GEGEVEN TEKST =>
Vogels van soortbeschermingsplannen, 1990-2011

U bekijkt op dit moment een afgesloten indicator. Deze indicator wordt niet meer bijgewerkt. De reden hiervoor staat hieronder vermeld. De archiefversies van deze indicator (indien aanwezig) zijn nog wel beschikbaar.

Deze indicator is vervallen, omdat soortbeschermingsplannen geen onderdeel meer zijn van het Natuurbeleid.

Voor lepelaar, grauwe kiekendief, kerkuil, steenuil, patrijs en korhoen zijn afzonderlijke soortbeschermingsplannen gemaakt. Sinds 1990 gaan lepelaar, grauwe kiekendief en kerkuil vooruit. Patrijs, korhoen en steenuil gaan achteruit.

Lepelaar

Aan het eind van de negentiende eeuw broedden er in Nederland meer dan 1000 paren lepelaars. In de jaren zestig was de populatie ten gevolge van vergiftiging door gechloreerde koolwaterstoffen echter teruggelopen tot 150 broedparen. Vanaf de jaren tachtig nemen de aantallen geleidelijk weer toe. Vanaf 1987 worden de kolonies in het Naardermeer en Zwanenwater verstoord door predatie door de vos. Dat verlies aan broedparen is ruimschoots gecompenseerd nadat de lepelaars verhuisden naar nieuwe broedgebieden in de Oostvaardersplassen en op de Waddeneilanden.

OPGESLAGEN GEGEVENS =>
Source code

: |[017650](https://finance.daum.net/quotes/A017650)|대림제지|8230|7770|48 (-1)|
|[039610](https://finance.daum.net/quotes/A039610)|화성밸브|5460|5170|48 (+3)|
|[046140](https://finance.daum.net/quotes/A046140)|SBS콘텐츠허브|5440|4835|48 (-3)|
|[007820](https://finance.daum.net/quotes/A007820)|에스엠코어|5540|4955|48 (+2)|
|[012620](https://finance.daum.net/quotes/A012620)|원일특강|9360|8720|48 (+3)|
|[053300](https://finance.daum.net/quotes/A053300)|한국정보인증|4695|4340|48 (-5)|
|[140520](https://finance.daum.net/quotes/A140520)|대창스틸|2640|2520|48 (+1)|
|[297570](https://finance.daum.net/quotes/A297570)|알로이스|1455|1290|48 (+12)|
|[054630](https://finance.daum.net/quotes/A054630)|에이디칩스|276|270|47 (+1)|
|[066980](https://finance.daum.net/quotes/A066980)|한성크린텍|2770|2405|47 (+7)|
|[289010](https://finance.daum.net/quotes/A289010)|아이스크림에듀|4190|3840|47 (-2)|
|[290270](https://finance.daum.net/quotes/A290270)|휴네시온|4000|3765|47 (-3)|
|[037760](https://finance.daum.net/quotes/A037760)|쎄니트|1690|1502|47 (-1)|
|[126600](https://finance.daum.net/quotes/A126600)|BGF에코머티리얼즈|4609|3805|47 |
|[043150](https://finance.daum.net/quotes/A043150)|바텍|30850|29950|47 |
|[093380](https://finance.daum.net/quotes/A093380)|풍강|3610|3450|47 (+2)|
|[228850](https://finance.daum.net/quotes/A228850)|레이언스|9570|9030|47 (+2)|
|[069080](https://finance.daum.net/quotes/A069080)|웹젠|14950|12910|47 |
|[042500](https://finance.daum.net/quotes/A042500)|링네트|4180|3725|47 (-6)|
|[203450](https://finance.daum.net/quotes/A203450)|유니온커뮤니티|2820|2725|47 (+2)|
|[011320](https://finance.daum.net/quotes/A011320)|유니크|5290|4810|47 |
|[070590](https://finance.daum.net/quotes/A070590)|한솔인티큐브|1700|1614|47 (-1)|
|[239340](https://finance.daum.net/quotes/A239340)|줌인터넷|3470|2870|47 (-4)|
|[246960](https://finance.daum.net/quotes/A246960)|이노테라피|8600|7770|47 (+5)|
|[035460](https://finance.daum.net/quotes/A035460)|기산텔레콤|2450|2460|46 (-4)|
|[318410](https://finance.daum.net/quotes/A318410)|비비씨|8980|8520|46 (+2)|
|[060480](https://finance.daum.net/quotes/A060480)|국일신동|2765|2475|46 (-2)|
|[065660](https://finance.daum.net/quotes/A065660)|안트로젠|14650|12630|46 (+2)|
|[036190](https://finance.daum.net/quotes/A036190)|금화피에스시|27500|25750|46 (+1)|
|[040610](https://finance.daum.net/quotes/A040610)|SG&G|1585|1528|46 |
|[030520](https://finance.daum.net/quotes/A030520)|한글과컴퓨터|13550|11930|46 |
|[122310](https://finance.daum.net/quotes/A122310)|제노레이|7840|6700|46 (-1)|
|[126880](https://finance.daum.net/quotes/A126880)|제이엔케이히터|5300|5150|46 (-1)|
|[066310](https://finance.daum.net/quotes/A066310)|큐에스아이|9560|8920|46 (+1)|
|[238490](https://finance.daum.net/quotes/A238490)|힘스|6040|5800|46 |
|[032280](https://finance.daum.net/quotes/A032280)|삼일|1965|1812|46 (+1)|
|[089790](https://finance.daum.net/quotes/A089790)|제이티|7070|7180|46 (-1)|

UIT TE VOEREN TAKEN =>
1. Beantwoord aan de hand van de tekst over soortbeschermingsplannen de volgende vragen:
(a) Om welke reden is de indicator vervallen?
(b) Welke drie soorten gaan sinds 1990 achteruit?
(c) Tot hoeveel broedparen was de populatie lepelaars in de jaren zestig teruggelopen?
2. Citeer letterlijk het gedeelte uit de tekst over soortbeschermingsplannen dat begint bij "Voor lepelaar, grauwe" en eindigt bij "steenuil gaan achteruit.".
De vermeldingen vormen afzonderlijk materiaal naast de tekst.

ANTWOORDEN BIJ OPDRACHTEN =>
1.
(a) Omdat soortbeschermingsplannen geen onderdeel meer zijn van het Natuurbeleid.
(b) Patrijs, korhoen en steenuil.
(c) Tot 150 broedparen.

2.
Voor lepelaar, grauwe kiekendief, kerkuil, steenuil, patrijs en korhoen zijn afzonderlijke soortbeschermingsplannen gemaakt. Sinds 1990 gaan lepelaar, grauwe kiekendief en kerkuil vooruit. Patrijs, korhoen en steenuil gaan achteruit.